彼らに話を聞くと、主任がどうあるべきかということについては、暗黙知で共有されていて、全員でスムーズにコンセンサスがとれるのだそうです。
このように、組織から内発的に形式知化が起こるようになると、組織が少し知識創造企業に近づいたのではないかと感じます。
野中 なるほど、よくわかります。情報と違って、知識は意味、価値、概念なんですよね。この「意味」があるためには、主体がコミットしなければいけません。そして、関係性のなかでその意味が共有されて、理論モデルや概念に発展し、実践を通じて知識は知恵に身体化されていく。そういうことを、社内でやっていらっしゃるんですね。
武田 彼ら主任にとって、自分たちが生み出したこのステートメントは大切なものなんです。それゆえに、後から主任となった人にも懇切丁寧に伝えようとするし、これに反するものに対しては自浄作用が働く。そうして、組織の中であるべきリーダーシップ像が守られるのです。
野中 そのお話は、GE(米国のゼネラル・エレクトリック社)のケースとよく似ていますね。GEは2014年に、それまで設定していた5つの「GE Growth Values」を、「GE Beliefs」に変えたんです。
Valuesのときは、有能な事業部長に共通する特性を調べて、「外部志向」「明確でわかりやすい思考」「想像力と勇気」「包容力」「専門性」を掲げていました。しかし、それらを押し付けるだけでは人は変わらないと気づいたんです。
武田 そこで、Values(価値)からBeliefs(信念)に変えたのですね。
野中 そう、BeliefsはValuesよりも人の内面に入り込んで行動を促すから、と。Valuesのときはすべて名詞表現だった項目も、「お客様に選ばれる存在であり続ける」「より速く、だからシンプルに」「試すことで学び、勝利につなげる」「信頼して任せ、互いに高め合う」「どんな環境でも、勝ちにこだわる」と動詞表現になりました。

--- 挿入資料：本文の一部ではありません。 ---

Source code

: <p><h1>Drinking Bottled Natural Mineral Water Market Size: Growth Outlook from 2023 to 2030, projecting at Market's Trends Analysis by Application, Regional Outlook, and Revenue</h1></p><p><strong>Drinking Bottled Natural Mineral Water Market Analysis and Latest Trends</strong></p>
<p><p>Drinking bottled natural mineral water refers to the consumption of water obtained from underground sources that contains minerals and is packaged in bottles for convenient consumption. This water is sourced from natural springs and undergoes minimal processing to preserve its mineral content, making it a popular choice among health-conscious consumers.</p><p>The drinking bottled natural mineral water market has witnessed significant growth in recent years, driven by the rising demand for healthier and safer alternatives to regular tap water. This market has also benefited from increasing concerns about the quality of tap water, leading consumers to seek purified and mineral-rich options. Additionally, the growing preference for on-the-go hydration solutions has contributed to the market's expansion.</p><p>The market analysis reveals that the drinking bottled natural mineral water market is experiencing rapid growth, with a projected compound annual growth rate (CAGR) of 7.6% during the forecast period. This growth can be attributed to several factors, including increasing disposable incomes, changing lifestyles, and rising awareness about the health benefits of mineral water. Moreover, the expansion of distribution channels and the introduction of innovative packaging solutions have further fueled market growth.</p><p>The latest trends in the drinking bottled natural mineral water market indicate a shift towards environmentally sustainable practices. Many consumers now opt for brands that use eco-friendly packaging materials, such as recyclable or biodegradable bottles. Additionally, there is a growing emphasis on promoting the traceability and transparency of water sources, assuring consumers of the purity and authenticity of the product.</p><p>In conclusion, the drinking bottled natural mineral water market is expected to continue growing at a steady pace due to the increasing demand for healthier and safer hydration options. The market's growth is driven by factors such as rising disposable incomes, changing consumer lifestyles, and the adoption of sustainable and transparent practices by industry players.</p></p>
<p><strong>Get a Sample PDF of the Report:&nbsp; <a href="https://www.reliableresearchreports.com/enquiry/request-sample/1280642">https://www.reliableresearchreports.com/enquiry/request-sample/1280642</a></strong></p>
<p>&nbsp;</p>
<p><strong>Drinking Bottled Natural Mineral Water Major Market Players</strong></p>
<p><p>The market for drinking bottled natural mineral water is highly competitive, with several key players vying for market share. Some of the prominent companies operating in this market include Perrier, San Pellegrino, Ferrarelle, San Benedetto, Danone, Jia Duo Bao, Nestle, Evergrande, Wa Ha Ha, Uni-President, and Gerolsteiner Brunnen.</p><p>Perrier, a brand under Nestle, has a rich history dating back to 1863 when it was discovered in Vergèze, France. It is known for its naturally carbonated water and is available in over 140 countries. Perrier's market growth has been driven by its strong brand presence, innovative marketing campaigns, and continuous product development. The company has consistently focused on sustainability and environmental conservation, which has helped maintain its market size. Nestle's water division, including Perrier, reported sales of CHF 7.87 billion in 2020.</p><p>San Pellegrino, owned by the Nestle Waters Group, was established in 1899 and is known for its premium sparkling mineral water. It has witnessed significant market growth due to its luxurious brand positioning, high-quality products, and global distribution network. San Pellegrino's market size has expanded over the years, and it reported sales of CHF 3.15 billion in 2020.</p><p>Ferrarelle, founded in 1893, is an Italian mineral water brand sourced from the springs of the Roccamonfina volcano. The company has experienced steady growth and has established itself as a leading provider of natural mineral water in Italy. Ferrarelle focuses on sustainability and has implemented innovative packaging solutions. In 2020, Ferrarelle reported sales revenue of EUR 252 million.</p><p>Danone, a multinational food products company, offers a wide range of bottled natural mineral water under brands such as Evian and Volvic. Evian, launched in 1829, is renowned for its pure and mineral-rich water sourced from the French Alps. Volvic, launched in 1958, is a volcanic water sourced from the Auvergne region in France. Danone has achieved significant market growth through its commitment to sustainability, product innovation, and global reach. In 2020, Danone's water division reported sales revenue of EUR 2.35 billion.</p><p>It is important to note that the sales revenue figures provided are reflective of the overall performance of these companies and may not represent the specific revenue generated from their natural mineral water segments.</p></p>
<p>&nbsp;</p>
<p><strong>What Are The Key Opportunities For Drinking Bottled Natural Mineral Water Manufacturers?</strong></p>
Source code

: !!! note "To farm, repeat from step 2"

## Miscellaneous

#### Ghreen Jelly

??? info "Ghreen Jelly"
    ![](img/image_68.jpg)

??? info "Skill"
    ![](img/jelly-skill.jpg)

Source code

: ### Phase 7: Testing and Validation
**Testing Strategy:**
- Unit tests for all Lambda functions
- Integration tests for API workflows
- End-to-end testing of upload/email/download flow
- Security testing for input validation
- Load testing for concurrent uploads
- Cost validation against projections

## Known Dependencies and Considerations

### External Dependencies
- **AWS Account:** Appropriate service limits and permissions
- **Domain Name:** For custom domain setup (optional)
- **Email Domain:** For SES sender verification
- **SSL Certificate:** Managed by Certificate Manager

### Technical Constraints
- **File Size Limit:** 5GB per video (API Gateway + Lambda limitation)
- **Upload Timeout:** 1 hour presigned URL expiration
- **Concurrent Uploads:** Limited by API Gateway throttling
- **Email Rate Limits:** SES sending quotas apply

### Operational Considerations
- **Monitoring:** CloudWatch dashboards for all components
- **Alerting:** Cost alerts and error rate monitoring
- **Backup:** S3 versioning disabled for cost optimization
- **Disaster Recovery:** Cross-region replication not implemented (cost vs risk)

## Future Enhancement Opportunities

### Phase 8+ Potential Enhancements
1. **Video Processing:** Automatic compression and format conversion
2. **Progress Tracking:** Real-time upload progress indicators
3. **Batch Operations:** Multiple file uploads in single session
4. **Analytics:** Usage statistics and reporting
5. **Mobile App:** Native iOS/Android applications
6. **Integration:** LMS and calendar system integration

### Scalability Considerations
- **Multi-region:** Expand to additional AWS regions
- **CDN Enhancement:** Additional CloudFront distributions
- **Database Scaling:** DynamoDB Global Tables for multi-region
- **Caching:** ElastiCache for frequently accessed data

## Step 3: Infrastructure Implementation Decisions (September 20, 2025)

そうすると、やっている「人」が見えてきますよね。今までは数値ベースで、パフォーマンスが悪い人は辞めさせていた。でも、Beliefsにしてからは、パフォーマンスをお互いに評価し合うようにしたんです。
武田 ただ、人が人を評価するという行為は、とても難しいと感じます。
野中 そうですね。でも、何が善いことなのかをBeliefsで共有していき、それを判断基準にしていこうということでしょう。
武田 共同体善のようなものですね。
野中 はい。それを現場のみんなで日常的かつ自由に話し合いながら、共通善を実現するために、お互いレベルアップしていきましょうと。最初はみんな遠慮していたけれど、だんだんフランクに意見が言い合えるようになってくるのだそうです。
アメリカの巨大企業であるGEがスタートアップ企業のようになろうとしているというのは、マネジメントスタイルが変化している象徴的な出来事だと思います。